§ What is needed:
Would you please return the lines of the material that contain the word "Binnendeur"?

==== Extracted information

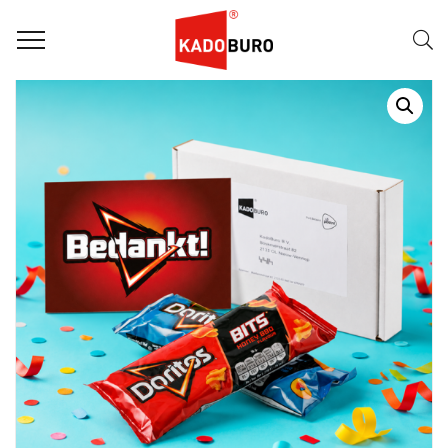
Home
Zakelijke bedankjes
Bedankje: Bedankt!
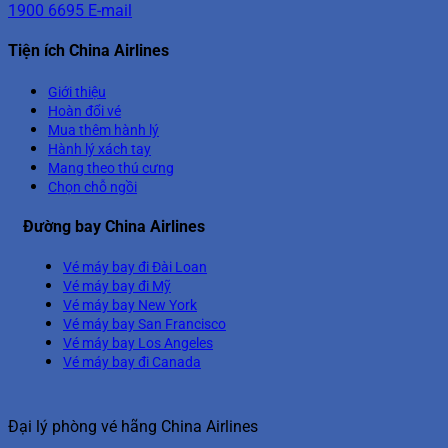
1900 6695
E-mail
Tiện ích China Airlines
Giới thiệu
Hoàn đổi vé
Mua thêm hành lý
Hành lý xách tay
Mang theo thú cưng
Chọn chỗ ngồi
Đường bay China Airlines
Vé máy bay đi Đài Loan
Vé máy bay đi Mỹ
Vé máy bay New York
Vé máy bay San Francisco
Vé máy bay Los Angeles
Vé máy bay đi Canada
Đại lý phòng vé hãng China Airlines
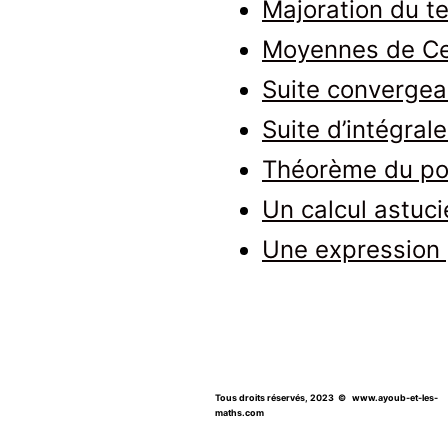
Majoration du te
Moyennes de Ce
Suite convergea
Suite d’intégrale
Théorème du poi
Un calcul astuci
Une expression p
Tous droits réservés, 2023
© www.ayoub-et-les-
maths.com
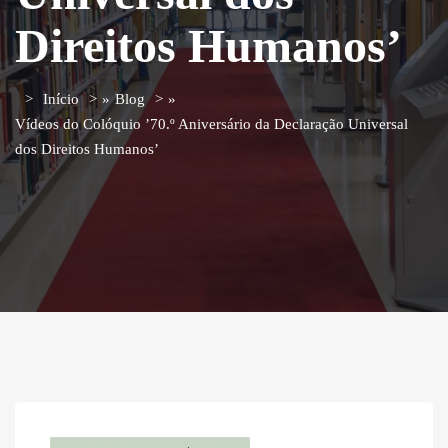
Direitos Humanos’
Início
»
Blog
»
Vídeos do Colóquio ’70.º Aniversário da Declaração Universal
dos Direitos Humanos’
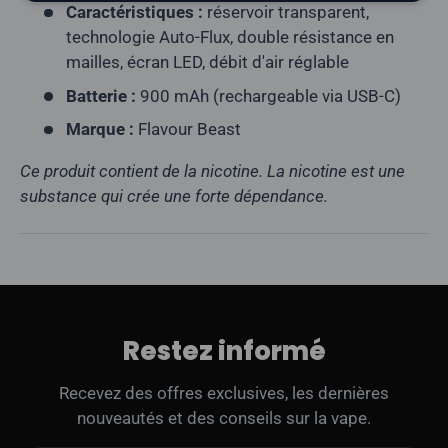
Caractéristiques :
réservoir transparent,
technologie Auto-Flux, double résistance en
mailles, écran LED, débit d'air réglable
Batterie :
900 mAh (rechargeable via USB-C)
Marque :
Flavour Beast
Ce produit contient de la nicotine. La nicotine est une
substance qui crée une forte dépendance.
Restez informé
Recevez des offres exclusives, les dernières
nouveautés et des conseils sur la vape.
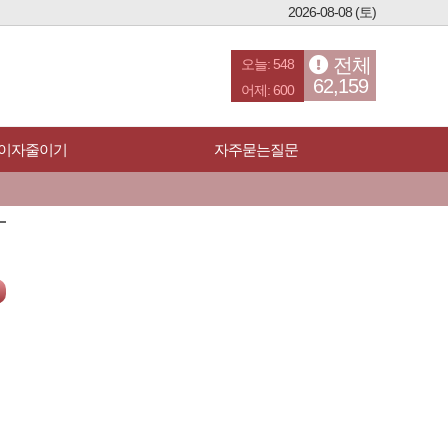
2026-08-08 (토)
전체
오늘:
548
62,159
어제:
600
 이자줄이기
자주묻는질문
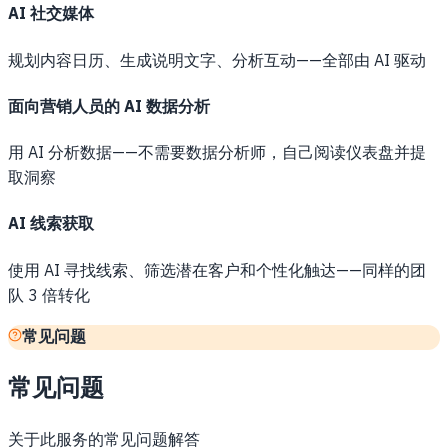
AI 社交媒体
规划内容日历、生成说明文字、分析互动——全部由 AI 驱动
面向营销人员的 AI 数据分析
用 AI 分析数据——不需要数据分析师，自己阅读仪表盘并提
取洞察
AI 线索获取
使用 AI 寻找线索、筛选潜在客户和个性化触达——同样的团
队 3 倍转化
常见问题
常见问题
关于此服务的常见问题解答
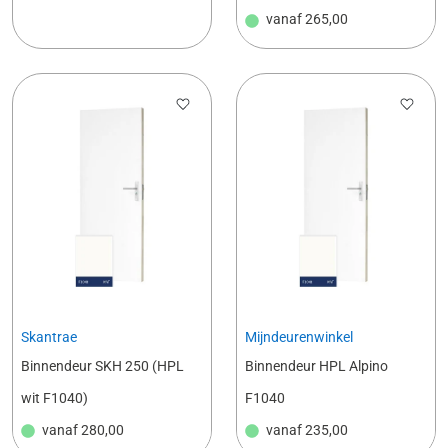
vanaf
265,00
Skantrae
Mijndeurenwinkel
Binnendeur SKH 250 (HPL
Binnendeur HPL Alpino
wit F1040)
F1040
vanaf
280,00
vanaf
235,00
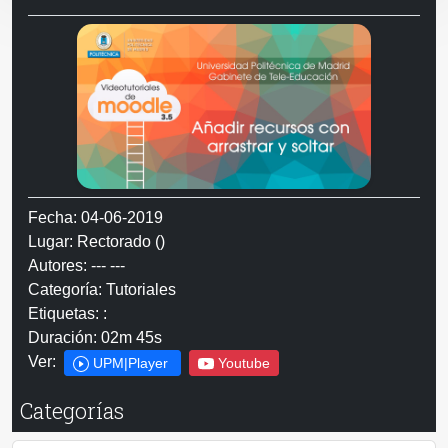
Fecha: 04-06-2019
Lugar: Rectorado ()
Autores: --- ---
Categoría: Tutoriales
Etiquetas: :
Duración: 02m 45s
Ver:
UPM|Player
Youtube
Categorías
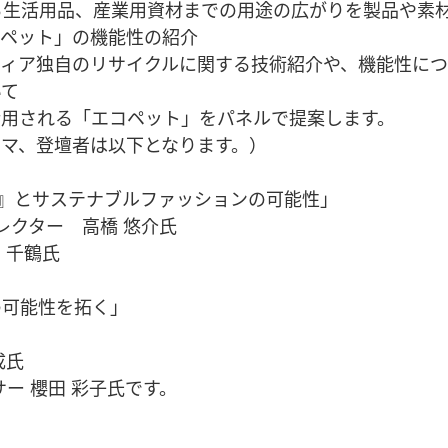
ら生活用品、産業用資材までの用途の広がりを製品や素
コペット」の機能性の紹介
ィア独自のリサイクルに関する技術紹介や、機能性につ
いて
用される「エコペット」をパネルで提案します。
マ、登壇者は以下となります。）
T』とサステナブルファッションの可能性」
レクター 高橋 悠介氏
千鶴氏
可能性を拓く」
成氏
櫻田 彩子氏です。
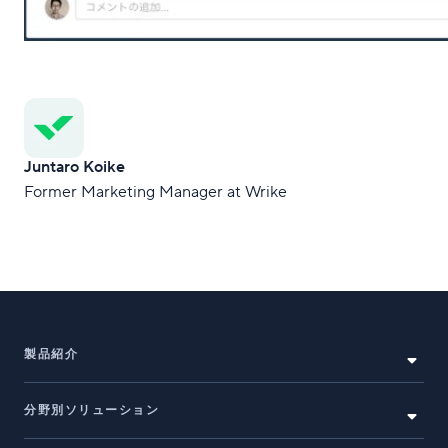
Juntaro Koike
Former Marketing Manager at Wrike
製品紹介
分野別ソリューション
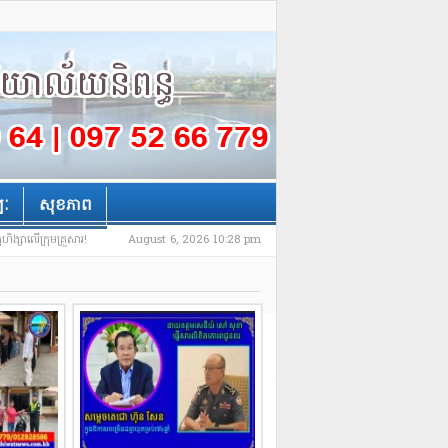
បៈ
សុខភាព
កហិង្សាលើក្រុមគ្រួសារ!
August 6, 2026 10:28 pm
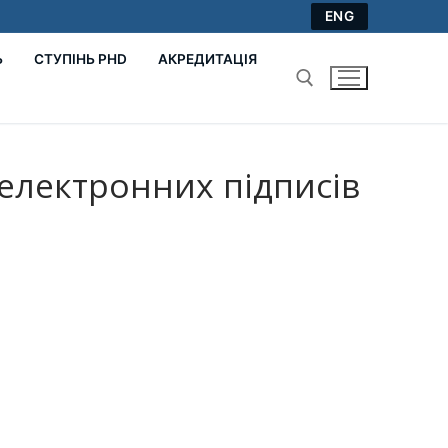
ENG
Ь
СТУПІНЬ PHD
АКРЕДИТАЦІЯ
Пошук:
електронних підписів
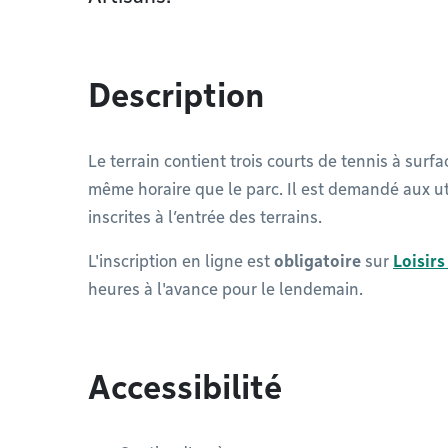
Description
Le terrain contient trois courts de tennis à surf
même horaire que le parc. Il est demandé aux ut
inscrites à l’entrée des terrains.
L'inscription en ligne est
obligatoire
sur
Loisir
heures à l'avance pour le lendemain.
Accessibilité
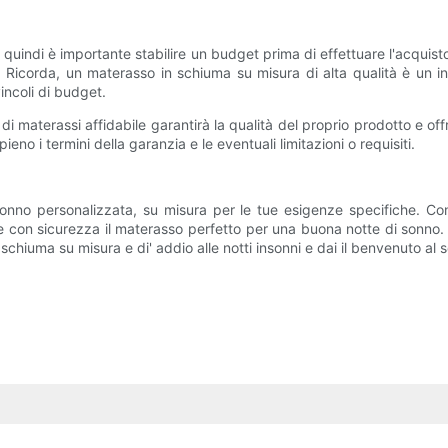
, quindi è importante stabilire un budget prima di effettuare l'acquis
. Ricorda, un materasso in schiuma su misura di alta qualità è un 
ncoli di budget.
 di materassi affidabile garantirà la qualità del proprio prodotto e offr
no i termini della garanzia e le eventuali limitazioni o requisiti.
nno personalizzata, su misura per le tue esigenze specifiche. Con
re con sicurezza il materasso perfetto per una buona notte di sonno.
 schiuma su misura e di' addio alle notti insonni e dai il benvenuto al 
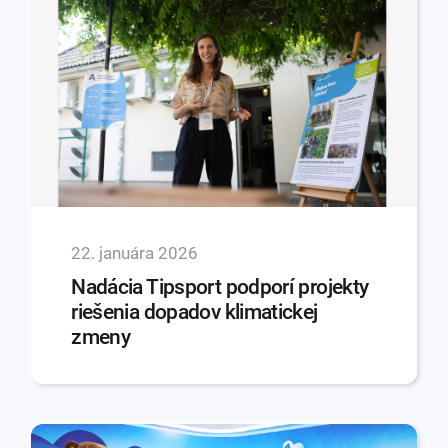
22. januára 2026
Nadácia Tipsport podporí projekty
riešenia dopadov klimatickej
zmeny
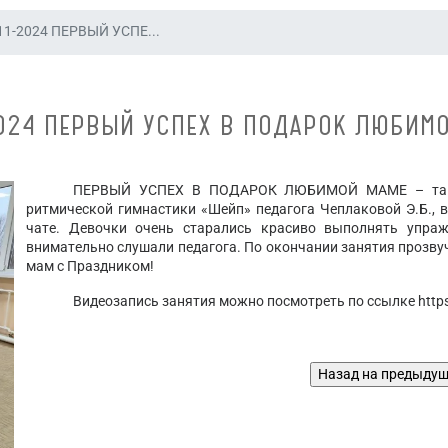
11-2024 ПЕРВЫЙ УСПЕ...
2024 ПЕРВЫЙ УСПЕХ В ПОДАРОК ЛЮБИМ
ПЕРВЫЙ УСПЕХ В ПОДАРОК ЛЮБИМОЙ МАМЕ – так н
ритмической гимнастики «Шейп» педагога Чеплаковой Э.Б., 
чате. Девочки очень старались красиво выполнять упраж
внимательно слушали педагога. По окончании занятия прозв
мам с Праздником!
Видеозапись занятия можно посмотреть по ссылке https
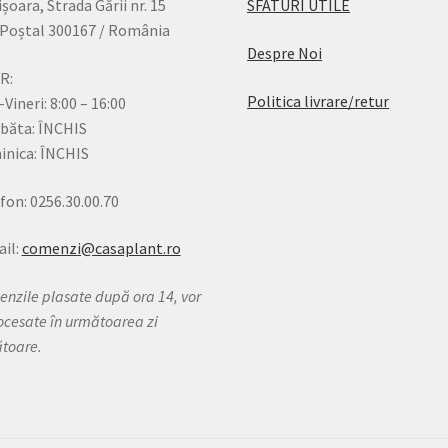
șoara, Strada Gării nr. 15
SFATURI UTILE
Poștal 300167 / România
Despre Noi
R:
Politica livrare/retur
-Vineri: 8:00 – 16:00
băta: ÎNCHIS
nica: ÎNCHIS
fon: 0256.30.00.70
il:
comenzi@casaplant.ro
nzile plasate după ora 14, vor
rocesate în următoarea zi
ătoare.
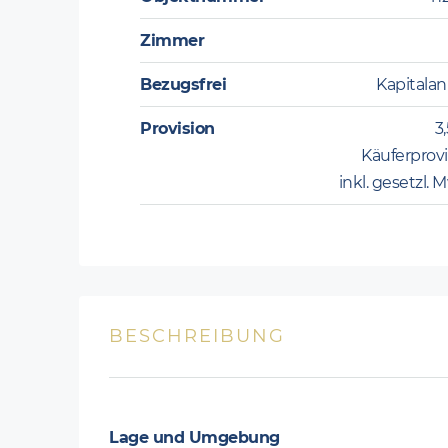
Zimmer
Bezugsfrei
Kapitalan
Provision
3
Käuferprovi
inkl. gesetzl. 
BESCHREIBUNG
Lage und Umgebung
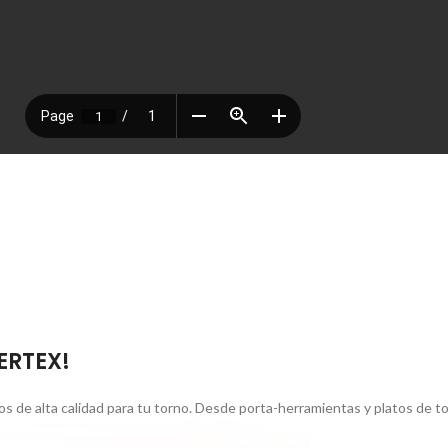
VERTEX!
s de alta calidad para tu torno. Desde porta-herramientas y platos de 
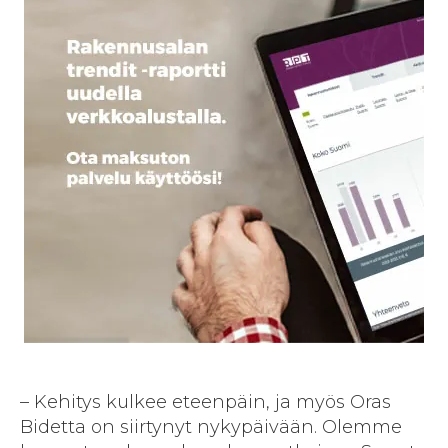
– Kehitys kulkee eteenpäin, ja myös Oras
Bidetta on siirtynyt nykypäivään. Olemme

========

§ Answer to the problem:
Binnendeur SKH 250 (HPL
Binnendeur HPL Alpino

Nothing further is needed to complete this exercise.